JJ turned.  "Just follow Isaac," he directed them with his beaming smile.  He was counting heads as they passed by down the steps outside.
"I hope you got something more spirited than just cigars waiting out here," one of the passing men said.  He was a smallish man with an unshaven face and dangerous, dark eyes.  He'd come up that day from Weston and hadn't bothered to change his clothes.
"I'm sure you'll find everything to suit your desires, Mr Hurd," JJ said in a lowered voice.
When the last man came outside JJ frowned.  "That's thirteen," he said.  "You'd better go back for your boy."
"Francis is sick," Isaiah Cutter replied.  "He won't be able to join us."
"Well, get your other boy, then.  What's his name ‑‑ Tom.  Go get Tom."
Isaiah was reluctant.  "Tom's just a child."
"Well, we can't have thirteen," JJ replied, "and I'm sure as hell not going to bring in Nipper.  Just you go and get him and come out to the first barn.  You'll see the lights."
Reluctantly, Isaiah went back in the house and found Tom with the wives and children in the parlor.  He signaled him to follow, and they went outside.
Tom looked up into the sky.  The night had come on during dinner.  A great purple sheet full of stars stretched overhead.  The air was still warm.  In the distance bullfrogs croaked.  He was hurrying alongside Cutter toward a building where bright light and the laughing voices of men spilled from the seams.

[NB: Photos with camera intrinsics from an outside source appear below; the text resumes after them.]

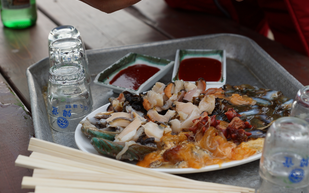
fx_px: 648
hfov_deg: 26.8
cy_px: 99
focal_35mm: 77
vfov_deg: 16.9
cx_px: 154
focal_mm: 50
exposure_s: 1/200
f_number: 4.5
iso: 100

"I must make a good impression with JJ," Isaiah said to him as they walked, his voice lowered.  "Do you understand?  You just keep your mouth shut."
"I will," Tom said.
The night sky reminded him of when they'd arrived yesterday.  Later than Cutter had wanted, and he kept trying to hurry them forward in the darkness.  Only last night it was through the mud after the rain.  Today though the sun had been hot and had mostly dried the ground out again.
They reached the first barn and Cutter opened the door.  It was very bright inside with many lanterns already burning, and JJ going around lighting more.  Also a fire already was leaping up on its irons under a great chimney at the far end of the room even though it was so warm.  Cutter swept into the room but Tom fell back at the door, surprised by what he saw.  It looked like a barn on the outside, but here were many chairs and benches and tables scattered about.  The men were passing around a box of cigars, and at the rear of the room someone was pouring a clear liquid into glasses, and these were being passed around too.  Everyone seemed to be laughing, sniffing a big fat green cigar or else drinking, raising private toasts to one another in the din of voices.  After the stifling formality and politeness among the ladies in the parlor it seemed to Tom that he'd stumbled across a kind of secret, magical clubhouse, a sequestered enclave of light and merriment plucked out of the dark night.
The difference between women and men, he thought.